» **Task details**:
How many lines in the records below contain the string "issues"? Answer with the number alone.

» **Provided entries**:
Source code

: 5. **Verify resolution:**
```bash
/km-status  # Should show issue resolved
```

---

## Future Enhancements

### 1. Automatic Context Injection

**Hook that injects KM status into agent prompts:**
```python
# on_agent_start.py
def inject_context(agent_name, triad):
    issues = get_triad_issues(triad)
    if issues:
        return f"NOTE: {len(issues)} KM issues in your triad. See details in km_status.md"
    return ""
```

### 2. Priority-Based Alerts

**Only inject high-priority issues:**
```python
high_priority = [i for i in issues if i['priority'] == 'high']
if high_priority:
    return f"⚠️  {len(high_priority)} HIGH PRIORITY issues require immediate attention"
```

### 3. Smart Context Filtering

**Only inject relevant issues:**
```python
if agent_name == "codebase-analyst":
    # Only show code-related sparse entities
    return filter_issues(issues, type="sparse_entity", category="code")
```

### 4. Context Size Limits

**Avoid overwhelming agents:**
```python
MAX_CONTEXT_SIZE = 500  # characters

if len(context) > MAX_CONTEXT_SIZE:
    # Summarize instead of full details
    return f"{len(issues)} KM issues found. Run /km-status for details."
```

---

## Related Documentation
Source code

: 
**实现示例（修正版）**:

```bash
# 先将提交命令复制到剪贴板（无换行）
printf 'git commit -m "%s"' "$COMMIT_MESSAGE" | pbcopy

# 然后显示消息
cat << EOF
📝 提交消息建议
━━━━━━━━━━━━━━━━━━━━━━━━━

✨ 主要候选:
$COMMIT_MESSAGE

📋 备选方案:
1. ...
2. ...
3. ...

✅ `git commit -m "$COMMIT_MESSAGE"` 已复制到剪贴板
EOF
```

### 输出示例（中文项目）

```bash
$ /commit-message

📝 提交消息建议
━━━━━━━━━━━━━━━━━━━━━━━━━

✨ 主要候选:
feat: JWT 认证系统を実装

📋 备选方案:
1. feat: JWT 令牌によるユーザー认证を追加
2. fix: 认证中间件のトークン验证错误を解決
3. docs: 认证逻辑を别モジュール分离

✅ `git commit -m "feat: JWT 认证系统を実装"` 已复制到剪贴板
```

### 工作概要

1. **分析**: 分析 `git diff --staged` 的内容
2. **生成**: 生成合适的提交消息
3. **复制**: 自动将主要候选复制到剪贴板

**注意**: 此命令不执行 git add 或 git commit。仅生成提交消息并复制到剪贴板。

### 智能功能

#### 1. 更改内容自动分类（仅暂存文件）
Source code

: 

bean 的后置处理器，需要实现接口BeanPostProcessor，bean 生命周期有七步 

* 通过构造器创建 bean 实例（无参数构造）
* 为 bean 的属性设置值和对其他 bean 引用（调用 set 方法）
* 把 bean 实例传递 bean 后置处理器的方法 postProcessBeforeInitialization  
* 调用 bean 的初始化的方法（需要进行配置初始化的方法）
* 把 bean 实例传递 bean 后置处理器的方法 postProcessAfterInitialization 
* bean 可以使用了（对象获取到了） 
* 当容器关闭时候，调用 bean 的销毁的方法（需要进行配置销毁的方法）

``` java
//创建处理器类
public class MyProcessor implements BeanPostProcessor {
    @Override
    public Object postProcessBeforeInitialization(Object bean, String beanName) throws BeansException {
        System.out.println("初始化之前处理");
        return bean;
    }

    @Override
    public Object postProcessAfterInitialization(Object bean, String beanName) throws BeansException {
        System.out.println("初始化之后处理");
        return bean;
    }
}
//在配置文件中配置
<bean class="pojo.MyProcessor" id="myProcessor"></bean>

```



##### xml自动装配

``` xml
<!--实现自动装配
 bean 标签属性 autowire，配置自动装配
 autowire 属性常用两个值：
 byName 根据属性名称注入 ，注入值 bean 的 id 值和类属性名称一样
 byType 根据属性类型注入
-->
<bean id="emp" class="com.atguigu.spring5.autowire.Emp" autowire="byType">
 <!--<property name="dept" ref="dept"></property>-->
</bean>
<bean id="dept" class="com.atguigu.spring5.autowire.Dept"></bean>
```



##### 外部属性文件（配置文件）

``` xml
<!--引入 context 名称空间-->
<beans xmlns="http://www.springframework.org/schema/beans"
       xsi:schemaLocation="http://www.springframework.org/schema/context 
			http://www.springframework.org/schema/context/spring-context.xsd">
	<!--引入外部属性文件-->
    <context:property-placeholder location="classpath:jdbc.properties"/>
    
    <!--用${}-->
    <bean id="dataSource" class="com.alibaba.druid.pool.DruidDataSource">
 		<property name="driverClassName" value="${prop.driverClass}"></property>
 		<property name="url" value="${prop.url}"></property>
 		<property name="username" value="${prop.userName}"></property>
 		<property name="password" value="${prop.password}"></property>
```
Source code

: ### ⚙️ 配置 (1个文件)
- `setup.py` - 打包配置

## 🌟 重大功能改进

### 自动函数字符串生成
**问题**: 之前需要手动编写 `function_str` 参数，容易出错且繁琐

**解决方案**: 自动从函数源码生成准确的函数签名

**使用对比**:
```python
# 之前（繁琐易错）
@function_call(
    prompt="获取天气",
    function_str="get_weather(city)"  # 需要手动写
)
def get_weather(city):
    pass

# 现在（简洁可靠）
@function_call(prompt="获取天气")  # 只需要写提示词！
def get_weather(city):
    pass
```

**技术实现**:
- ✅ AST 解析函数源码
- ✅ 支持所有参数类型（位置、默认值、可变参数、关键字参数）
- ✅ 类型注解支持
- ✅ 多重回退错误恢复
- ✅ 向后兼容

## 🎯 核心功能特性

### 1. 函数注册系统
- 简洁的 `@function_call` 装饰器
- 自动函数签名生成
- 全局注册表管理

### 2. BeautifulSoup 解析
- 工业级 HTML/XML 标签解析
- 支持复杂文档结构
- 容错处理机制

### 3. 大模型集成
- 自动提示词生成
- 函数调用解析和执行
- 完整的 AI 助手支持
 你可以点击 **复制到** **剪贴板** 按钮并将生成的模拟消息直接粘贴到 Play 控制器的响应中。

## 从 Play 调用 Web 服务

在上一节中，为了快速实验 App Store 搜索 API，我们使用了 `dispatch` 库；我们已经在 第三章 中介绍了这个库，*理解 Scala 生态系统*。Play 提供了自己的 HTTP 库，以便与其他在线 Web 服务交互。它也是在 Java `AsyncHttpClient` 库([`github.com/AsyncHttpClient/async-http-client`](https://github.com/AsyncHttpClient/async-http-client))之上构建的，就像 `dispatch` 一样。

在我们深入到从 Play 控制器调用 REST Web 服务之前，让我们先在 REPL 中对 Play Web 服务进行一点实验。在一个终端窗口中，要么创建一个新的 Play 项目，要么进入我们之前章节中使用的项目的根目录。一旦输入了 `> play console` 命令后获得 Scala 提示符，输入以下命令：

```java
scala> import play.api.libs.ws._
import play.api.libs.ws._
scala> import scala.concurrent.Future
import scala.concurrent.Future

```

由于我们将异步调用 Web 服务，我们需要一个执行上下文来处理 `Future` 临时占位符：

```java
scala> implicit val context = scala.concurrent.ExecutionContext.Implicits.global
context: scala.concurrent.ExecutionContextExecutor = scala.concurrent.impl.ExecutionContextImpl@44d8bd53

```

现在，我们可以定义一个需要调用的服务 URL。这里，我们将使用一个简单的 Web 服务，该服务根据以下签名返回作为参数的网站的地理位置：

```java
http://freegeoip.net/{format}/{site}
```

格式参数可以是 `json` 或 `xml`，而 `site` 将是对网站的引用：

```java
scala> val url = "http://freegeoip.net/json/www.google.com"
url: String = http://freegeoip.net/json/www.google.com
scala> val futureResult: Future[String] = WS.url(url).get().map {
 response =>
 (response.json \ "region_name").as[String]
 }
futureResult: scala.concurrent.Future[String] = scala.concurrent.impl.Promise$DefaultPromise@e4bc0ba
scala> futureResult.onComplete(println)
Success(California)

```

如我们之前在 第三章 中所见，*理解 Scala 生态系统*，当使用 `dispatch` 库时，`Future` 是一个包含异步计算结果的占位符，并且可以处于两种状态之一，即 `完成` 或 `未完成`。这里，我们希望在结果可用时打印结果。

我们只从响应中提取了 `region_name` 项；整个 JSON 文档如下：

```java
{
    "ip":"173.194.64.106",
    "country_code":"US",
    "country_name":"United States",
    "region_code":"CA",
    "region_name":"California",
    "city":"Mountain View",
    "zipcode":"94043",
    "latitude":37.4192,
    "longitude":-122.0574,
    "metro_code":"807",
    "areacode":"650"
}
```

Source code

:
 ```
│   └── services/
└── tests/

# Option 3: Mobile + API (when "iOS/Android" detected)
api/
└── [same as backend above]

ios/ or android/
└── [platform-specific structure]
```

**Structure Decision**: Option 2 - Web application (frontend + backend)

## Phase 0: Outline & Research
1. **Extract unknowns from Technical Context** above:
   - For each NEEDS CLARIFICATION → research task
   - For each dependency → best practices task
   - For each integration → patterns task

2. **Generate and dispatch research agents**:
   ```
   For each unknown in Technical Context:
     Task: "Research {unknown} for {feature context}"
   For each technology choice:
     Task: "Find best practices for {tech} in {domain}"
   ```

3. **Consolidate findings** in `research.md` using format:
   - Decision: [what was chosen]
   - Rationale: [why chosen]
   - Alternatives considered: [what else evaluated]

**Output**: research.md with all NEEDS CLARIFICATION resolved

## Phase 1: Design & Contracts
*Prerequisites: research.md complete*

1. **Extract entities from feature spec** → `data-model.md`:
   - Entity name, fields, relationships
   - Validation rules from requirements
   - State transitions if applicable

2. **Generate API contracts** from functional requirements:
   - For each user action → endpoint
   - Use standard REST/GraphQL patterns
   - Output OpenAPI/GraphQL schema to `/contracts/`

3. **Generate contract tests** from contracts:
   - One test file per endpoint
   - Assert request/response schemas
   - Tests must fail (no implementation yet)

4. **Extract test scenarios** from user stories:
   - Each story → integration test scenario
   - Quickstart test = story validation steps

» **Output below**:
9